Fondé à Oslo en 1993, le groupe emprunte son nom à un champ de lave islandais — les « châteaux sombres ». Il quitte vite l’orthodoxie du black metal norvégien pour y adjoindre chœurs et orchestre : « Enthrone Darkness Triumphant » (1997) puis « Death Cult Armageddon » (2003), enregistré avec l’Orchestre philharmonique de Prague, lui ouvrent une audience que le genre n’avait jamais eue. Dixième album, « Grand Serpent Rising », paru le 22 mai 2026.

Old Man's Child — portrait

Oslo, Norvège — 1993

Né en 1993 sous la main de Galder, qui en devient rapidement l’unique membre permanent : il y écrit tout, y joue presque tout, et convie des musiciens de passage pour le reste. Le black metal y est plus mélodique, plus tourné vers le riff que chez son voisin norvégien. Six albums, de « Born of the Flickering » (1996) à « Slaves of the World » (2009), puis un long sommeil. Tjodalv, batteur des débuts, est revenu en 2025.

Planche 2 Le plaisir coupable du blackeux

Planche 2 — Le plaisir coupable du blackeux, case 1 sur 3
Planche 2 — Le plaisir coupable du blackeux, case 2 sur 3
Planche 2 — Le plaisir coupable du blackeux, case 3 sur 3

Case 1 sur 3

« Dandelion days, softer than the air we are breathing, butterflies. » Ces vers ouvrent l’un des morceaux du premier album de Lântlôs, disque tenu en haute estime par une frange exigeante du public black metal. Le morceau, lui, n’a rien de violent : il est doux, presque lumineux. Aimer ce disque sans l’avouer tout à fait — c’est un plaisir coupable, et il est très largement partagé.

Lântlôs — portrait

Projet allemand de Markus Siegenhort, né en 2005 à Aix-la-Chapelle.

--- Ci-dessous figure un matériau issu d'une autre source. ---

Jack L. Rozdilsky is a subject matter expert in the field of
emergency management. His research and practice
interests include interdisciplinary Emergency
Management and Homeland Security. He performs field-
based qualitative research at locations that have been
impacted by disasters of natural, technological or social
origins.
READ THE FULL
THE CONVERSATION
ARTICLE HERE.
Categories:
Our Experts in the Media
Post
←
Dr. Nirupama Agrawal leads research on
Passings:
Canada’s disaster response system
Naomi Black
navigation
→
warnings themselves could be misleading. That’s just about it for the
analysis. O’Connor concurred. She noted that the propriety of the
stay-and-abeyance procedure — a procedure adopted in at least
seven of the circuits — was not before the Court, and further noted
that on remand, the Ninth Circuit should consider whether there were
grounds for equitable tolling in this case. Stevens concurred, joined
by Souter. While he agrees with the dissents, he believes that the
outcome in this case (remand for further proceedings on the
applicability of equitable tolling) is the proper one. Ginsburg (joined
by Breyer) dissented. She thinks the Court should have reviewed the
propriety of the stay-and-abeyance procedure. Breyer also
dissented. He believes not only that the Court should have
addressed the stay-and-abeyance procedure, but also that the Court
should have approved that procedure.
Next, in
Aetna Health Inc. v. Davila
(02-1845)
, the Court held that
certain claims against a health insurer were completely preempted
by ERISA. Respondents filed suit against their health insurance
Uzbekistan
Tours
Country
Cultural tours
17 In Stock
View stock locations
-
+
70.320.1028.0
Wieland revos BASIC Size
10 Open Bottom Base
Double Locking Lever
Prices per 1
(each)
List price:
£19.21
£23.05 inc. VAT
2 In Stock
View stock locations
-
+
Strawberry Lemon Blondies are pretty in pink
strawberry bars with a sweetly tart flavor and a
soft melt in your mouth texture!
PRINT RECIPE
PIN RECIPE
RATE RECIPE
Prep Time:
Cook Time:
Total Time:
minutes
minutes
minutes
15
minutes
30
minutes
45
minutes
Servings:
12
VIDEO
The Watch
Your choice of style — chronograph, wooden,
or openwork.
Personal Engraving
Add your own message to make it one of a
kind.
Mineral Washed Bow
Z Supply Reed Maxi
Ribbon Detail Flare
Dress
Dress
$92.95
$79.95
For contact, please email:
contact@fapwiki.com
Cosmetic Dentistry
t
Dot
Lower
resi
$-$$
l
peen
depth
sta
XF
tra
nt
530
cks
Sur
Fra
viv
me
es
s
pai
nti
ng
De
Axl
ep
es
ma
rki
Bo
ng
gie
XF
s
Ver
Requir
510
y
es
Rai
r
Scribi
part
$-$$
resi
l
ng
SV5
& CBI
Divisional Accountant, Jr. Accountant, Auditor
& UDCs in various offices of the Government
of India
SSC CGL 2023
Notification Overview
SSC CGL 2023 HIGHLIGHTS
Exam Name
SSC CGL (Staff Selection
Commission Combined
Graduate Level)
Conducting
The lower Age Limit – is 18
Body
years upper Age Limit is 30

Les trois premiers albums, chantés par Neige d’Alcest, tirent le black metal vers le jazz et la mélancolie urbaine. Puis « Melting Sun » (2014) coupe les ponts : plus un cri, plus une blast beat, des guitares lumineuses et des voix claires. Peu de groupes ont abandonné leur genre d’origine avec autant de netteté sans perdre leur public.

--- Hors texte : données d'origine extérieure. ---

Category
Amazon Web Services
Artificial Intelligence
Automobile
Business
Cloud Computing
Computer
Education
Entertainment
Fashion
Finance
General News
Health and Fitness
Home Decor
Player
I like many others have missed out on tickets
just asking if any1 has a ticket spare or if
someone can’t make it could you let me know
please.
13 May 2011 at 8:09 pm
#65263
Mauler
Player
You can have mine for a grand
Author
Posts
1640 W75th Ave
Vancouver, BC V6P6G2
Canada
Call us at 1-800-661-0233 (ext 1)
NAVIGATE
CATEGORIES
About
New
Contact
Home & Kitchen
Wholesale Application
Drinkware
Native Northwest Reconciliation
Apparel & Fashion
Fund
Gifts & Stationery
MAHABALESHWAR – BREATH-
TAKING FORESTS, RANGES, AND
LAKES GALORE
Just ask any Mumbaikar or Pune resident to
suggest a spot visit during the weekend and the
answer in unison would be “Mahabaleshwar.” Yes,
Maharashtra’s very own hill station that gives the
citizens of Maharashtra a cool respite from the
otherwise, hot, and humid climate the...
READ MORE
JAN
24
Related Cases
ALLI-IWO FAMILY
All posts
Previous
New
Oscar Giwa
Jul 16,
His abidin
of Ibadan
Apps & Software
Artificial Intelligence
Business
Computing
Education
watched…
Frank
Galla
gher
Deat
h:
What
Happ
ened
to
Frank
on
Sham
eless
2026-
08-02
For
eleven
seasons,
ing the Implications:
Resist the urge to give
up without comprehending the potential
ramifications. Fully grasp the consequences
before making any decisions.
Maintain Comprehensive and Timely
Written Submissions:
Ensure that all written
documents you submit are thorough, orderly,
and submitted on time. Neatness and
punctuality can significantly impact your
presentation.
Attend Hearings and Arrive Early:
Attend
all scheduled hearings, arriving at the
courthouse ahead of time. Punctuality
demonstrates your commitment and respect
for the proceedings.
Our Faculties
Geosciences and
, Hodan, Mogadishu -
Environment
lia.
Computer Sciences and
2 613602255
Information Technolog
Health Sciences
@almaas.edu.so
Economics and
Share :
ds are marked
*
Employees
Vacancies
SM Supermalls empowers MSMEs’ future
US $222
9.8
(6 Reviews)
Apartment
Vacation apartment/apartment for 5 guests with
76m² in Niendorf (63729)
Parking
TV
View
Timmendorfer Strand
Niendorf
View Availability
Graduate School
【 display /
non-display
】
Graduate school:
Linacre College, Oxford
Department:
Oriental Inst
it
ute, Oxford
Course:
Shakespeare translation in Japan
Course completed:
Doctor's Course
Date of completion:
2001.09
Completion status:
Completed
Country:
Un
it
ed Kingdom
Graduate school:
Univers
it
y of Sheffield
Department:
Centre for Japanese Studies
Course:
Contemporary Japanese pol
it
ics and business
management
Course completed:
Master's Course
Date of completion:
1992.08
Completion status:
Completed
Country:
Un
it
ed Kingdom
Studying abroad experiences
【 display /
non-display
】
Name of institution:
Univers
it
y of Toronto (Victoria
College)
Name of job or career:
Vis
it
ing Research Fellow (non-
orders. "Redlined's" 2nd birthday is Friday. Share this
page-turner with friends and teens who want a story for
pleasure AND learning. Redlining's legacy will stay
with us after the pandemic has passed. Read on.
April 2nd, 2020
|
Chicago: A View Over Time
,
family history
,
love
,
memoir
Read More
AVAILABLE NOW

Planche 3 Le culte sans la foule

Planche 3 — Le culte sans la foule, case 1 sur 3
Planche 3 — Le culte sans la foule, case 2 sur 3
Planche 3 — Le culte sans la foule, case 3 sur 3

Case 1 sur 3

EVOL vient d’Italie et fait un black metal tourné vers le dungeon synth : nappes de clavier, atmosphère médiévale, récits empruntés à Lovecraft. « Dreamquest » et le reste de la discographie circulent dans un cercle étroit de connaisseurs. Le statut est culte, la notoriété non — et l’écart entre les deux ne s’est jamais refermé.

EVOL — portrait

Formé en Italie en 1993, EVOL bâtit un black metal de clavier plus que de guitare : longues plages de synthé, atmosphères de donjon et imaginaire médiéval, à mi-chemin du dungeon synth qui prenait forme à la même époque. « Dreamquest » (1996) en est la pièce la plus citée. Le groupe demeure confidentiel, et c’est une partie de ce qui le rend cher à ceux qui le connaissent.